[TASK DIRECTIONS] The records are to be copied word for word, and the pictures dropped.

[THE DATA]
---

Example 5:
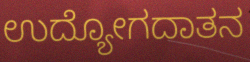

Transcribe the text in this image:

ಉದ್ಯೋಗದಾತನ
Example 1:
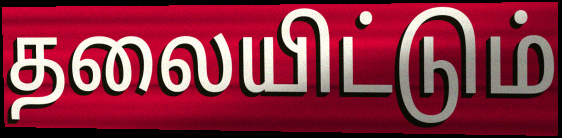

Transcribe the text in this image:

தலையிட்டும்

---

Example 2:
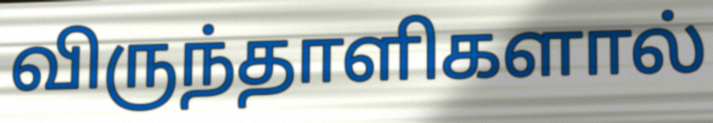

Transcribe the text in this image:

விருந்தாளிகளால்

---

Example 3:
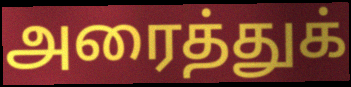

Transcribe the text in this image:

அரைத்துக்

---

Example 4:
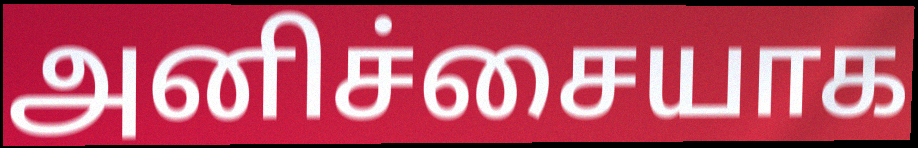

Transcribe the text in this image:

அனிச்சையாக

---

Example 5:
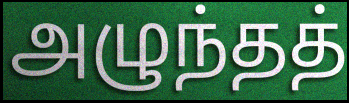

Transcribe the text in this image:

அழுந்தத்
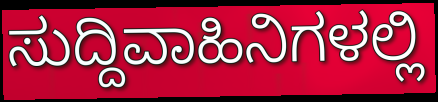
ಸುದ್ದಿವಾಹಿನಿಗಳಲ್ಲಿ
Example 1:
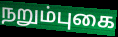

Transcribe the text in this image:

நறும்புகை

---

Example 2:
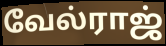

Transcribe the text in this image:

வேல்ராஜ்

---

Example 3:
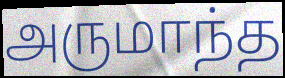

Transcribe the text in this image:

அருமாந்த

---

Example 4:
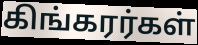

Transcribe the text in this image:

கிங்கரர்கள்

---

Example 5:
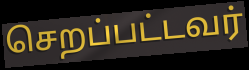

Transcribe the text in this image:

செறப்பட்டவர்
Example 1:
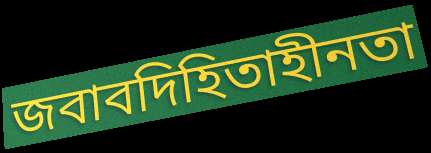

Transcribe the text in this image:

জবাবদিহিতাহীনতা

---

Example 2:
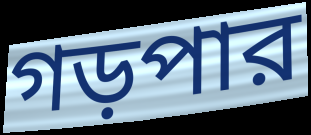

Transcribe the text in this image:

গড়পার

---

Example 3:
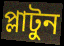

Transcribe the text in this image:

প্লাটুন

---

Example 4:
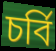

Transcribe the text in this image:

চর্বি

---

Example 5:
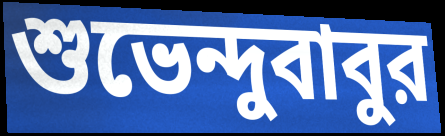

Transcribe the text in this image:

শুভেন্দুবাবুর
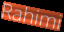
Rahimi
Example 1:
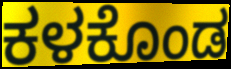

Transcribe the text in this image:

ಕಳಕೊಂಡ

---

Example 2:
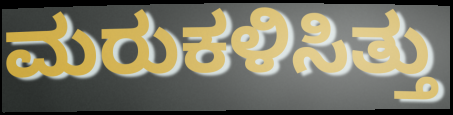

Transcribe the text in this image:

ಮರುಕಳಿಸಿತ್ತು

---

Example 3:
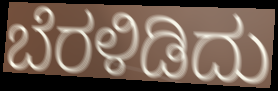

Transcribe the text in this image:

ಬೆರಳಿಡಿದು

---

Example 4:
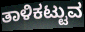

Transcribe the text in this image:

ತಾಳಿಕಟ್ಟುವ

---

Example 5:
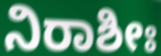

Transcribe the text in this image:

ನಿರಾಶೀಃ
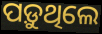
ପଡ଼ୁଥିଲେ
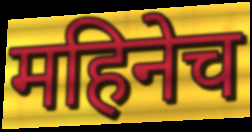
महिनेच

[ANSWER SECTION]
---

Example 5:

Transcribe the text in this image:

ಉದ್ಯೋಗದಾತನ
Example 1:

Transcribe the text in this image:

தலையிட்டும்

---

Example 2:

Transcribe the text in this image:

விருந்தாளிகளால்

---

Example 3:

Transcribe the text in this image:

அரைத்துக்

---

Example 4:

Transcribe the text in this image:

அனிச்சையாக

---

Example 5:

Transcribe the text in this image:

அழுந்தத்
ಸುದ್ದಿವಾಹಿನಿಗಳಲ್ಲಿ
Example 1:

Transcribe the text in this image:

நறும்புகை

---

Example 2:

Transcribe the text in this image:

வேல்ராஜ்

---

Example 3:

Transcribe the text in this image:

அருமாந்த

---

Example 4:

Transcribe the text in this image:

கிங்கரர்கள்

---

Example 5:

Transcribe the text in this image:

செறப்பட்டவர்
Example 1:

Transcribe the text in this image:

জবাবদিহিতাহীনতা

---

Example 2:

Transcribe the text in this image:

গড়পার

---

Example 3:

Transcribe the text in this image:

প্লাটুন

---

Example 4:

Transcribe the text in this image:

চর্বি

---

Example 5:

Transcribe the text in this image:

শুভেন্দুবাবুর
Rahimi
Example 1:

Transcribe the text in this image:

ಕಳಕೊಂಡ

---

Example 2:

Transcribe the text in this image:

ಮರುಕಳಿಸಿತ್ತು

---

Example 3:

Transcribe the text in this image:

ಬೆರಳಿಡಿದು

---

Example 4:

Transcribe the text in this image:

ತಾಳಿಕಟ್ಟುವ

---

Example 5:

Transcribe the text in this image:

ನಿರಾಶೀಃ
ପଡ଼ୁଥିଲେ
महिनेच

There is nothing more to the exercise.